(Lens distortion parameter records)
□ □ □ □ □ □ □

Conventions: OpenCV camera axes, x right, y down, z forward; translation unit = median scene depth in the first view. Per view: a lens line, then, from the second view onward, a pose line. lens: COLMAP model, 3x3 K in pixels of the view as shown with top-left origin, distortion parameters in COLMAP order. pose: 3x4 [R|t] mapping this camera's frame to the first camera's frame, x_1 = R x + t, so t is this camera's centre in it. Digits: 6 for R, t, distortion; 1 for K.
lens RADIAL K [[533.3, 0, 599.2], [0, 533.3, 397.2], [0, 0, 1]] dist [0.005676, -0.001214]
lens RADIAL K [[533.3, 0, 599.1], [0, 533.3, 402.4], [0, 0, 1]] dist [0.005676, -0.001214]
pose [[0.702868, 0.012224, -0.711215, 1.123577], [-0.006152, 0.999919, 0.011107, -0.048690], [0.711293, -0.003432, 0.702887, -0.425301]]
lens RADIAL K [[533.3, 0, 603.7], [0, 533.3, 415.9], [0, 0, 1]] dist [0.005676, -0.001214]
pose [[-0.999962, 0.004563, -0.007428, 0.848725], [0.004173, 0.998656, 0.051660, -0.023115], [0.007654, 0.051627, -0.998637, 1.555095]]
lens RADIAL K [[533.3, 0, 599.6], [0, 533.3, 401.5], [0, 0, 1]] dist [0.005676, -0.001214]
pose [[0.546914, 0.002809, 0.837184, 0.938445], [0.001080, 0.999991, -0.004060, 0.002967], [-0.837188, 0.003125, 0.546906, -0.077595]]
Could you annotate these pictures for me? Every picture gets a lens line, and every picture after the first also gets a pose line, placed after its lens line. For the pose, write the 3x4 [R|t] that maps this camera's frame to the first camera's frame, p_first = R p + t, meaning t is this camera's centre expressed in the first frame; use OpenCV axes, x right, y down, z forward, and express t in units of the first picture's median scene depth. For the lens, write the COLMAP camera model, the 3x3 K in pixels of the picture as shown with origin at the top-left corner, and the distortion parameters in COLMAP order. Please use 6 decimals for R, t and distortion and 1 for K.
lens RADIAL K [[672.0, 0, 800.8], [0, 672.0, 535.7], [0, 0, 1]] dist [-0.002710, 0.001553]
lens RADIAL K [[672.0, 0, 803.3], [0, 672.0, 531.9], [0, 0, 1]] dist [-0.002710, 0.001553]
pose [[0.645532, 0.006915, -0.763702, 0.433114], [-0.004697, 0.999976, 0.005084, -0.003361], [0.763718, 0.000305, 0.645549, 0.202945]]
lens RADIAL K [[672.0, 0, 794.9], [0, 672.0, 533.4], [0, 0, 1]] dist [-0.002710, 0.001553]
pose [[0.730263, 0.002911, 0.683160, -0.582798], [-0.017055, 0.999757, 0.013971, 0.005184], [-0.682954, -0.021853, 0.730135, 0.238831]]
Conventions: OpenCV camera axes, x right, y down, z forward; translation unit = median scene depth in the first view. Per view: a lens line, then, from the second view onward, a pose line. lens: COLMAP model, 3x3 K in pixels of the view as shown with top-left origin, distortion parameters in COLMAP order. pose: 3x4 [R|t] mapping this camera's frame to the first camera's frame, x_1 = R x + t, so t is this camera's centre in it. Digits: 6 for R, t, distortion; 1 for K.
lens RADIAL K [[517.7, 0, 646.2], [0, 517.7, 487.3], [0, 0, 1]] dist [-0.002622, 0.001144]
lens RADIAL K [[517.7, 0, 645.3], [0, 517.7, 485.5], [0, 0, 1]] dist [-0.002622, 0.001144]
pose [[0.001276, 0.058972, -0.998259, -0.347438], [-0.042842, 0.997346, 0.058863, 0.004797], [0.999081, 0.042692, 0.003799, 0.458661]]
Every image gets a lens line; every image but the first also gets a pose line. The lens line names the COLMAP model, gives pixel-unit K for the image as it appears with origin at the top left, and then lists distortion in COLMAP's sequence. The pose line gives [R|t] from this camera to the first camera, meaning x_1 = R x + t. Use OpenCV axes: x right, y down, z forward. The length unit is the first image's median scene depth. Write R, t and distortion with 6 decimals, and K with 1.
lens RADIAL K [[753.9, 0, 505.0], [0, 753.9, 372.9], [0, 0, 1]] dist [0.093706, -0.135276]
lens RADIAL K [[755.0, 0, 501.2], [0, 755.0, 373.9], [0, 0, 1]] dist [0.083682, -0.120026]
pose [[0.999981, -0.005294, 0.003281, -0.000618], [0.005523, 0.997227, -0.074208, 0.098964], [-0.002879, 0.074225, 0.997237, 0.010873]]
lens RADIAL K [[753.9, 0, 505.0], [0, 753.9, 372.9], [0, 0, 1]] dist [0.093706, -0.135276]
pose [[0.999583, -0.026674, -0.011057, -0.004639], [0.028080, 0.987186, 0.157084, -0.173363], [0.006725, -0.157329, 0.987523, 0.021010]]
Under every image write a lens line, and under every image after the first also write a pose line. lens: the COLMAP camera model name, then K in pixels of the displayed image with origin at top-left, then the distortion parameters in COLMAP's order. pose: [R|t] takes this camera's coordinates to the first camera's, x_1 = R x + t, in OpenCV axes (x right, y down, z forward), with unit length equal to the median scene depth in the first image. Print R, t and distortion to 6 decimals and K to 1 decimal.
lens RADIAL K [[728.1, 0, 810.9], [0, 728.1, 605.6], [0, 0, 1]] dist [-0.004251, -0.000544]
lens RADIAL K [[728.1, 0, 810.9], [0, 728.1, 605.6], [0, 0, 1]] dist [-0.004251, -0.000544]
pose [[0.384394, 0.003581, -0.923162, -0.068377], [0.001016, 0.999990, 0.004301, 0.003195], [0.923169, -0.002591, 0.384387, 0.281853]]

□ □ □ □ □ □ □

Task brief: Retype every line of the records above verbatim.

Answer to this problem:
Conventions: OpenCV camera axes, x right, y down, z forward; translation unit = median scene depth in the first view. Per view: a lens line, then, from the second view onward, a pose line. lens: COLMAP model, 3x3 K in pixels of the view as shown with top-left origin, distortion parameters in COLMAP order. pose: 3x4 [R|t] mapping this camera's frame to the first camera's frame, x_1 = R x + t, so t is this camera's centre in it. Digits: 6 for R, t, distortion; 1 for K.
lens RADIAL K [[533.3, 0, 599.2], [0, 533.3, 397.2], [0, 0, 1]] dist [0.005676, -0.001214]
lens RADIAL K [[533.3, 0, 599.1], [0, 533.3, 402.4], [0, 0, 1]] dist [0.005676, -0.001214]
pose [[0.702868, 0.012224, -0.711215, 1.123577], [-0.006152, 0.999919, 0.011107, -0.048690], [0.711293, -0.003432, 0.702887, -0.425301]]
lens RADIAL K [[533.3, 0, 603.7], [0, 533.3, 415.9], [0, 0, 1]] dist [0.005676, -0.001214]
pose [[-0.999962, 0.004563, -0.007428, 0.848725], [0.004173, 0.998656, 0.051660, -0.023115], [0.007654, 0.051627, -0.998637, 1.555095]]
lens RADIAL K [[533.3, 0, 599.6], [0, 533.3, 401.5], [0, 0, 1]] dist [0.005676, -0.001214]
pose [[0.546914, 0.002809, 0.837184, 0.938445], [0.001080, 0.999991, -0.004060, 0.002967], [-0.837188, 0.003125, 0.546906, -0.077595]]
Could you annotate these pictures for me? Every picture gets a lens line, and every picture after the first also gets a pose line, placed after its lens line. For the pose, write the 3x4 [R|t] that maps this camera's frame to the first camera's frame, p_first = R p + t, meaning t is this camera's centre expressed in the first frame; use OpenCV axes, x right, y down, z forward, and express t in units of the first picture's median scene depth. For the lens, write the COLMAP camera model, the 3x3 K in pixels of the picture as shown with origin at the top-left corner, and the distortion parameters in COLMAP order. Please use 6 decimals for R, t and distortion and 1 for K.
lens RADIAL K [[672.0, 0, 800.8], [0, 672.0, 535.7], [0, 0, 1]] dist [-0.002710, 0.001553]
lens RADIAL K [[672.0, 0, 803.3], [0, 672.0, 531.9], [0, 0, 1]] dist [-0.002710, 0.001553]
pose [[0.645532, 0.006915, -0.763702, 0.433114], [-0.004697, 0.999976, 0.005084, -0.003361], [0.763718, 0.000305, 0.645549, 0.202945]]
lens RADIAL K [[672.0, 0, 794.9], [0, 672.0, 533.4], [0, 0, 1]] dist [-0.002710, 0.001553]
pose [[0.730263, 0.002911, 0.683160, -0.582798], [-0.017055, 0.999757, 0.013971, 0.005184], [-0.682954, -0.021853, 0.730135, 0.238831]]
Conventions: OpenCV camera axes, x right, y down, z forward; translation unit = median scene depth in the first view. Per view: a lens line, then, from the second view onward, a pose line. lens: COLMAP model, 3x3 K in pixels of the view as shown with top-left origin, distortion parameters in COLMAP order. pose: 3x4 [R|t] mapping this camera's frame to the first camera's frame, x_1 = R x + t, so t is this camera's centre in it. Digits: 6 for R, t, distortion; 1 for K.
lens RADIAL K [[517.7, 0, 646.2], [0, 517.7, 487.3], [0, 0, 1]] dist [-0.002622, 0.001144]
lens RADIAL K [[517.7, 0, 645.3], [0, 517.7, 485.5], [0, 0, 1]] dist [-0.002622, 0.001144]
pose [[0.001276, 0.058972, -0.998259, -0.347438], [-0.042842, 0.997346, 0.058863, 0.004797], [0.999081, 0.042692, 0.003799, 0.458661]]
Every image gets a lens line; every image but the first also gets a pose line. The lens line names the COLMAP model, gives pixel-unit K for the image as it appears with origin at the top left, and then lists distortion in COLMAP's sequence. The pose line gives [R|t] from this camera to the first camera, meaning x_1 = R x + t. Use OpenCV axes: x right, y down, z forward. The length unit is the first image's median scene depth. Write R, t and distortion with 6 decimals, and K with 1.
lens RADIAL K [[753.9, 0, 505.0], [0, 753.9, 372.9], [0, 0, 1]] dist [0.093706, -0.135276]
lens RADIAL K [[755.0, 0, 501.2], [0, 755.0, 373.9], [0, 0, 1]] dist [0.083682, -0.120026]
pose [[0.999981, -0.005294, 0.003281, -0.000618], [0.005523, 0.997227, -0.074208, 0.098964], [-0.002879, 0.074225, 0.997237, 0.010873]]
lens RADIAL K [[753.9, 0, 505.0], [0, 753.9, 372.9], [0, 0, 1]] dist [0.093706, -0.135276]
pose [[0.999583, -0.026674, -0.011057, -0.004639], [0.028080, 0.987186, 0.157084, -0.173363], [0.006725, -0.157329, 0.987523, 0.021010]]
Under every image write a lens line, and under every image after the first also write a pose line. lens: the COLMAP camera model name, then K in pixels of the displayed image with origin at top-left, then the distortion parameters in COLMAP's order. pose: [R|t] takes this camera's coordinates to the first camera's, x_1 = R x + t, in OpenCV axes (x right, y down, z forward), with unit length equal to the median scene depth in the first image. Print R, t and distortion to 6 decimals and K to 1 decimal.
lens RADIAL K [[728.1, 0, 810.9], [0, 728.1, 605.6], [0, 0, 1]] dist [-0.004251, -0.000544]
lens RADIAL K [[728.1, 0, 810.9], [0, 728.1, 605.6], [0, 0, 1]] dist [-0.004251, -0.000544]
pose [[0.384394, 0.003581, -0.923162, -0.068377], [0.001016, 0.999990, 0.004301, 0.003195], [0.923169, -0.002591, 0.384387, 0.281853]]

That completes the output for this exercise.